WORK REQUIRED: Set down the records exactly, starting with the line that contains "1989 | column 2: Blake Ezor -> Charles Rogers" and continuing through the line that contains "Victor Hănescu | Rank1: 45 -> 43", with both of those lines included. Leave the pictures out of your answer.

STORED ROWS:
▬▬▬▬▬▬▬▬▬▬

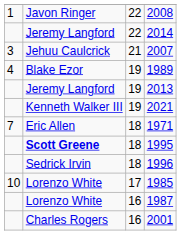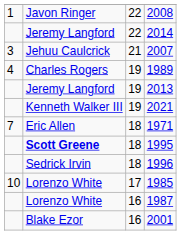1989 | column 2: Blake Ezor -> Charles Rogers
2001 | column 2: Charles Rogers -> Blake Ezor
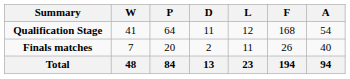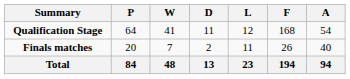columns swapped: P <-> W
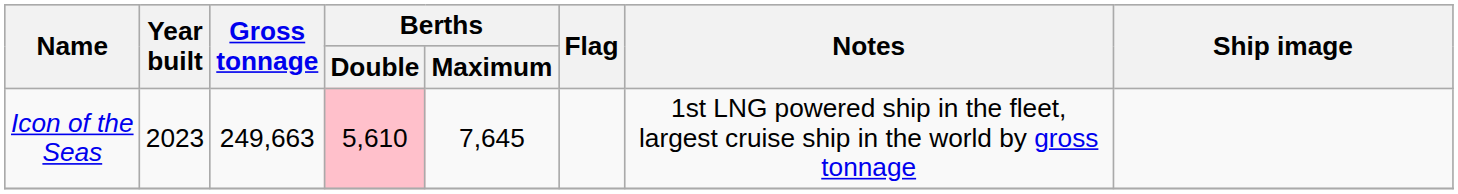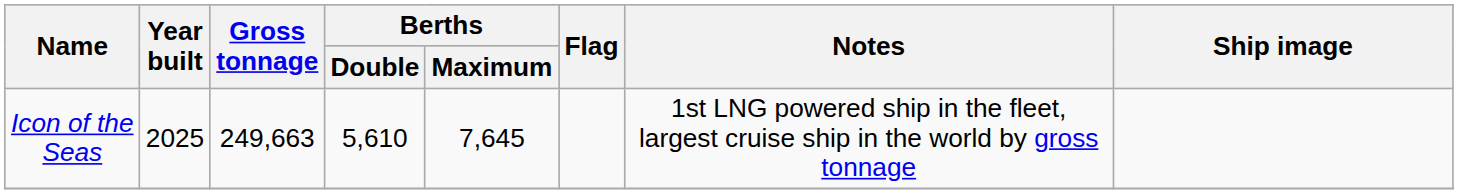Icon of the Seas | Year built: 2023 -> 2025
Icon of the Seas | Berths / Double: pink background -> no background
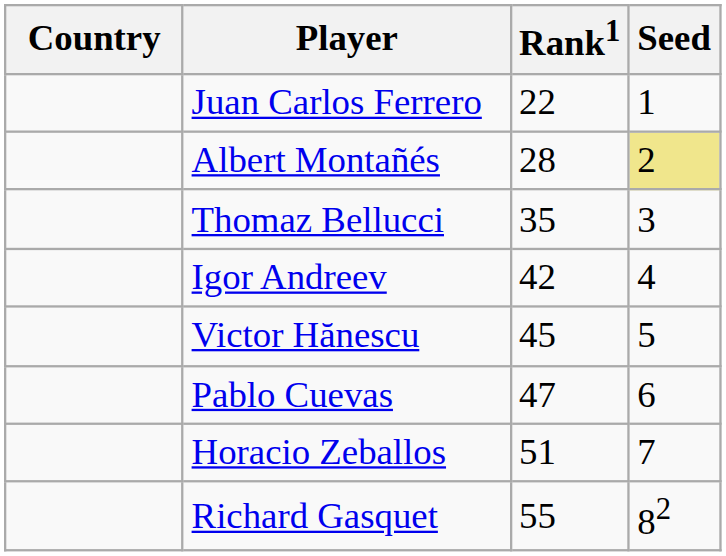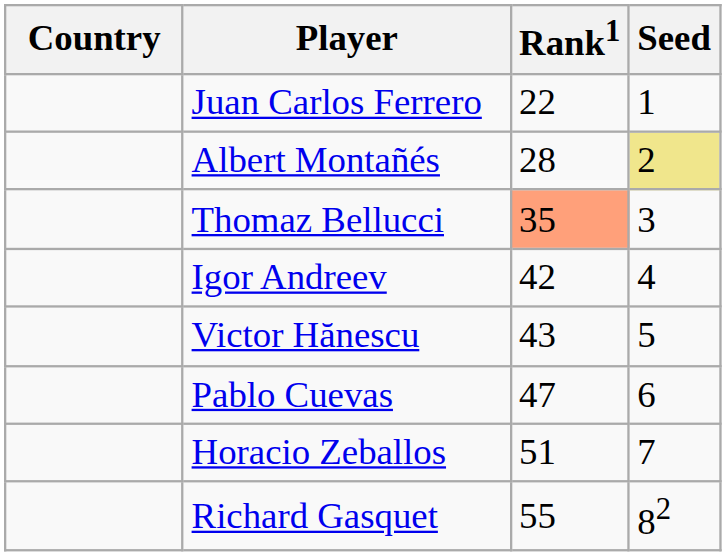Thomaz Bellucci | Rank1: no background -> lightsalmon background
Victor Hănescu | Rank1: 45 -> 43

▬▬▬▬▬▬▬▬▬▬

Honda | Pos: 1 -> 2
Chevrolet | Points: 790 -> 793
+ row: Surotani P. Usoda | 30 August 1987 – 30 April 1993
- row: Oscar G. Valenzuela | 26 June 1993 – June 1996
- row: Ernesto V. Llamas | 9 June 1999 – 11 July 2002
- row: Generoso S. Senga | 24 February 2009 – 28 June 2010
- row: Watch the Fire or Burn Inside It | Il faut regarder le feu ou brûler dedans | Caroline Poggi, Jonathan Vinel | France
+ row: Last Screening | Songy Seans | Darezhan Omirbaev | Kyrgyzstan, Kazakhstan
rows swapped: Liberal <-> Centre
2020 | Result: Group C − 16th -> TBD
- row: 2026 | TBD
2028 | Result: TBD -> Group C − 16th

▬▬▬▬▬▬▬▬▬▬

EXERCISE RESULT:
1989 | column 2: Blake Ezor -> Charles Rogers
2001 | column 2: Charles Rogers -> Blake Ezor
columns swapped: P <-> W
Icon of the Seas | Year built: 2023 -> 2025
Icon of the Seas | Berths / Double: pink background -> no background
Thomaz Bellucci | Rank1: no background -> lightsalmon background
Victor Hănescu | Rank1: 45 -> 43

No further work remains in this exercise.